┌──
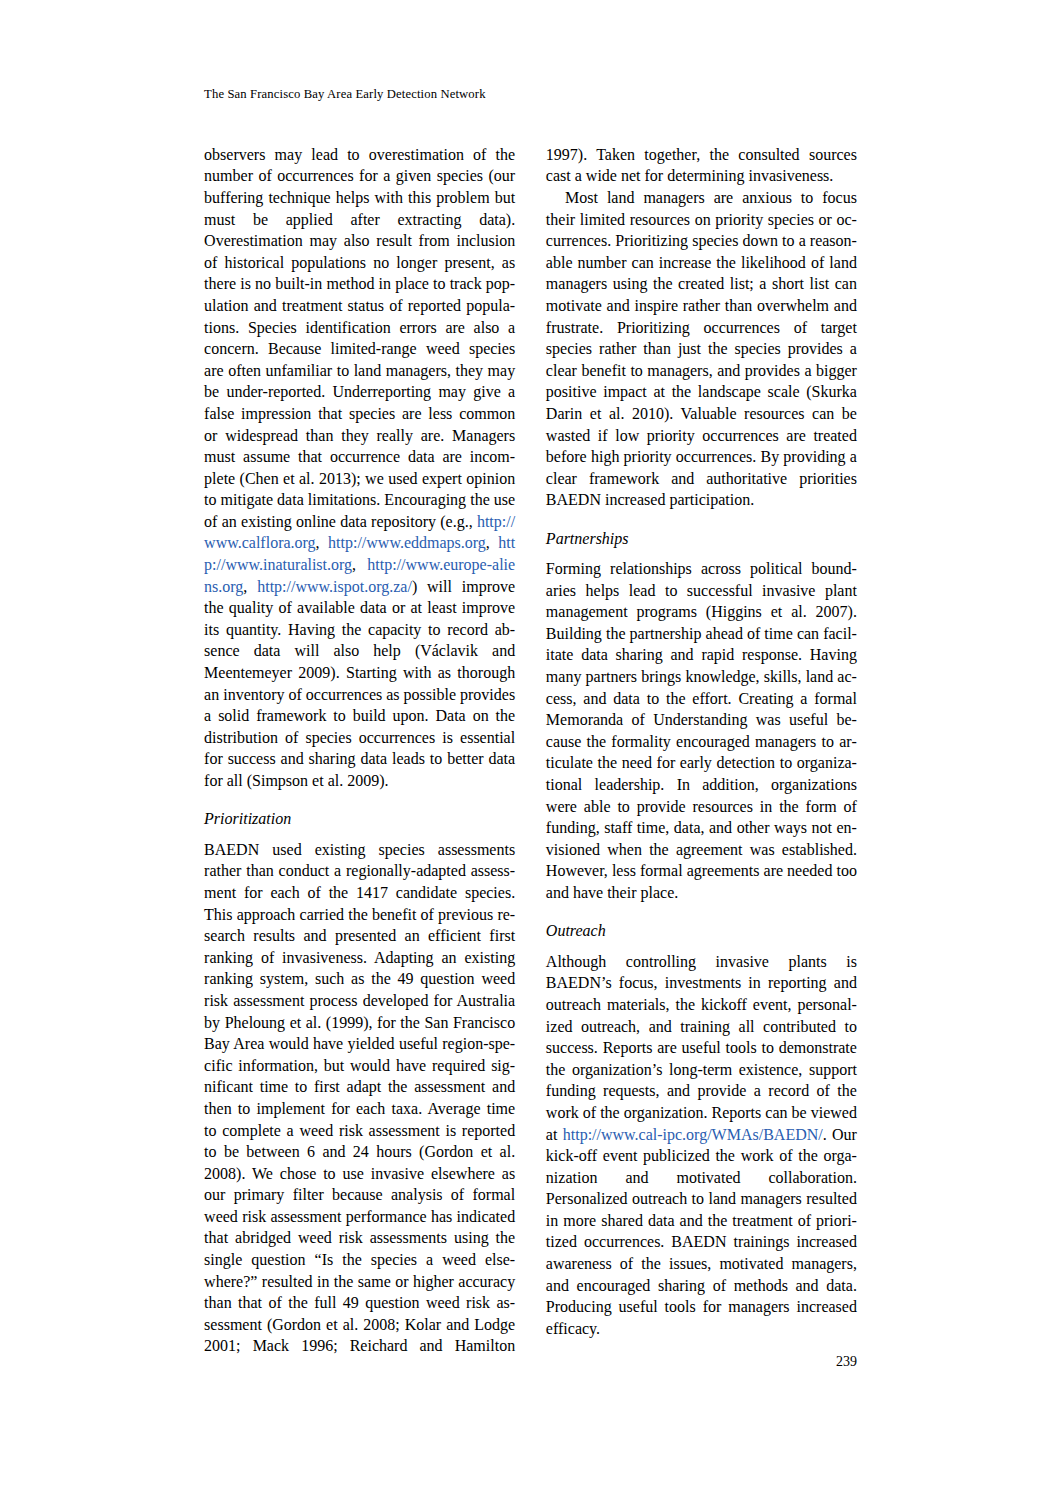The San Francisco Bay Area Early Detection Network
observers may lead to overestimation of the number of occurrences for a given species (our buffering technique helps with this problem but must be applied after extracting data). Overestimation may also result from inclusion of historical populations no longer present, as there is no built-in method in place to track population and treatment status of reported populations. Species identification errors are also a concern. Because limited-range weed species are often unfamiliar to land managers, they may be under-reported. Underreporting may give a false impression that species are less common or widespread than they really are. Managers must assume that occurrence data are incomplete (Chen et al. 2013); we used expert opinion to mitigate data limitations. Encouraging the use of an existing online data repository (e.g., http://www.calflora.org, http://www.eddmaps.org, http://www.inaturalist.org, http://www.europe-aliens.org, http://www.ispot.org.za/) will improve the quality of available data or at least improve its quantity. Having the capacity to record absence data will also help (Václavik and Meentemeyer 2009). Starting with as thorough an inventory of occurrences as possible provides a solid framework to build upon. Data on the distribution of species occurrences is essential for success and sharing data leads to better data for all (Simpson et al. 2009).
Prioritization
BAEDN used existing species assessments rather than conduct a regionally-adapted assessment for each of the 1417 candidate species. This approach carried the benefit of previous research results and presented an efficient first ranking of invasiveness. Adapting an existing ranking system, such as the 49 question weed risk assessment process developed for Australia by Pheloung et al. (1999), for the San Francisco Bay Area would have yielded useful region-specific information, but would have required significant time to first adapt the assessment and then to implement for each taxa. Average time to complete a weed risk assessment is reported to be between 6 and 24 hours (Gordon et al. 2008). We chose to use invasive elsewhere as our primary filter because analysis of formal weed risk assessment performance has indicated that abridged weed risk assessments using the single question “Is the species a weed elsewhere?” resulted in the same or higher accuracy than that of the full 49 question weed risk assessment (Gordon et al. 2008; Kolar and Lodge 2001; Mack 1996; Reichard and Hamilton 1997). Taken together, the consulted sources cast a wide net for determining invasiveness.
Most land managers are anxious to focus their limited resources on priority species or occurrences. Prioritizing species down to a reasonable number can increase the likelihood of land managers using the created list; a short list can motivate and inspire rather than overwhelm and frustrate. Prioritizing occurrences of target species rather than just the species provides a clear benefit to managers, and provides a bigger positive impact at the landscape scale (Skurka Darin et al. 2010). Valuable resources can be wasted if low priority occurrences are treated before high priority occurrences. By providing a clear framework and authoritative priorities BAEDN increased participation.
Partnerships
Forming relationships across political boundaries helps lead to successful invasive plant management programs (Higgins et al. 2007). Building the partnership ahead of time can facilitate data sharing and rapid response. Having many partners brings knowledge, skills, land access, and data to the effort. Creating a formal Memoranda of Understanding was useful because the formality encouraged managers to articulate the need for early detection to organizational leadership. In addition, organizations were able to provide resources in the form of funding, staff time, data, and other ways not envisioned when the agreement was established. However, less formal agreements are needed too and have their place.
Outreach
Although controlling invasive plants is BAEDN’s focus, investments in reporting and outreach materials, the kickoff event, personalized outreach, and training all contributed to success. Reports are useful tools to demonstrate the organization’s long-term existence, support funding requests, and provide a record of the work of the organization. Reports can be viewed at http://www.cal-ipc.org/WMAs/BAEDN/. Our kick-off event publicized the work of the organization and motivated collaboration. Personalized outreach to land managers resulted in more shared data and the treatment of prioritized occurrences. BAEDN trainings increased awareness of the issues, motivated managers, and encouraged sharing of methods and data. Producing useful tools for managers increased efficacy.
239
└──
* What needs to be done
Copy each line of the records above without change, but do not include any picture.

* Worked solution
The San Francisco Bay Area Early Detection Network
observers may lead to overestimation of the number of occurrences for a given species (our buffering technique helps with this problem but must be applied after extracting data). Overestimation may also result from inclusion of historical populations no longer present, as there is no built-in method in place to track population and treatment status of reported populations. Species identification errors are also a concern. Because limited-range weed species are often unfamiliar to land managers, they may be under-reported. Underreporting may give a false impression that species are less common or widespread than they really are. Managers must assume that occurrence data are incomplete (Chen et al. 2013); we used expert opinion to mitigate data limitations. Encouraging the use of an existing online data repository (e.g., http://www.calflora.org, http://www.eddmaps.org, http://www.inaturalist.org, http://www.europe-aliens.org, http://www.ispot.org.za/) will improve the quality of available data or at least improve its quantity. Having the capacity to record absence data will also help (Václavik and Meentemeyer 2009). Starting with as thorough an inventory of occurrences as possible provides a solid framework to build upon. Data on the distribution of species occurrences is essential for success and sharing data leads to better data for all (Simpson et al. 2009).
Prioritization
BAEDN used existing species assessments rather than conduct a regionally-adapted assessment for each of the 1417 candidate species. This approach carried the benefit of previous research results and presented an efficient first ranking of invasiveness. Adapting an existing ranking system, such as the 49 question weed risk assessment process developed for Australia by Pheloung et al. (1999), for the San Francisco Bay Area would have yielded useful region-specific information, but would have required significant time to first adapt the assessment and then to implement for each taxa. Average time to complete a weed risk assessment is reported to be between 6 and 24 hours (Gordon et al. 2008). We chose to use invasive elsewhere as our primary filter because analysis of formal weed risk assessment performance has indicated that abridged weed risk assessments using the single question “Is the species a weed elsewhere?” resulted in the same or higher accuracy than that of the full 49 question weed risk assessment (Gordon et al. 2008; Kolar and Lodge 2001; Mack 1996; Reichard and Hamilton 1997). Taken together, the consulted sources cast a wide net for determining invasiveness.
Most land managers are anxious to focus their limited resources on priority species or occurrences. Prioritizing species down to a reasonable number can increase the likelihood of land managers using the created list; a short list can motivate and inspire rather than overwhelm and frustrate. Prioritizing occurrences of target species rather than just the species provides a clear benefit to managers, and provides a bigger positive impact at the landscape scale (Skurka Darin et al. 2010). Valuable resources can be wasted if low priority occurrences are treated before high priority occurrences. By providing a clear framework and authoritative priorities BAEDN increased participation.
Partnerships
Forming relationships across political boundaries helps lead to successful invasive plant management programs (Higgins et al. 2007). Building the partnership ahead of time can facilitate data sharing and rapid response. Having many partners brings knowledge, skills, land access, and data to the effort. Creating a formal Memoranda of Understanding was useful because the formality encouraged managers to articulate the need for early detection to organizational leadership. In addition, organizations were able to provide resources in the form of funding, staff time, data, and other ways not envisioned when the agreement was established. However, less formal agreements are needed too and have their place.
Outreach
Although controlling invasive plants is BAEDN’s focus, investments in reporting and outreach materials, the kickoff event, personalized outreach, and training all contributed to success. Reports are useful tools to demonstrate the organization’s long-term existence, support funding requests, and provide a record of the work of the organization. Reports can be viewed at http://www.cal-ipc.org/WMAs/BAEDN/. Our kick-off event publicized the work of the organization and motivated collaboration. Personalized outreach to land managers resulted in more shared data and the treatment of prioritized occurrences. BAEDN trainings increased awareness of the issues, motivated managers, and encouraged sharing of methods and data. Producing useful tools for managers increased efficacy.
239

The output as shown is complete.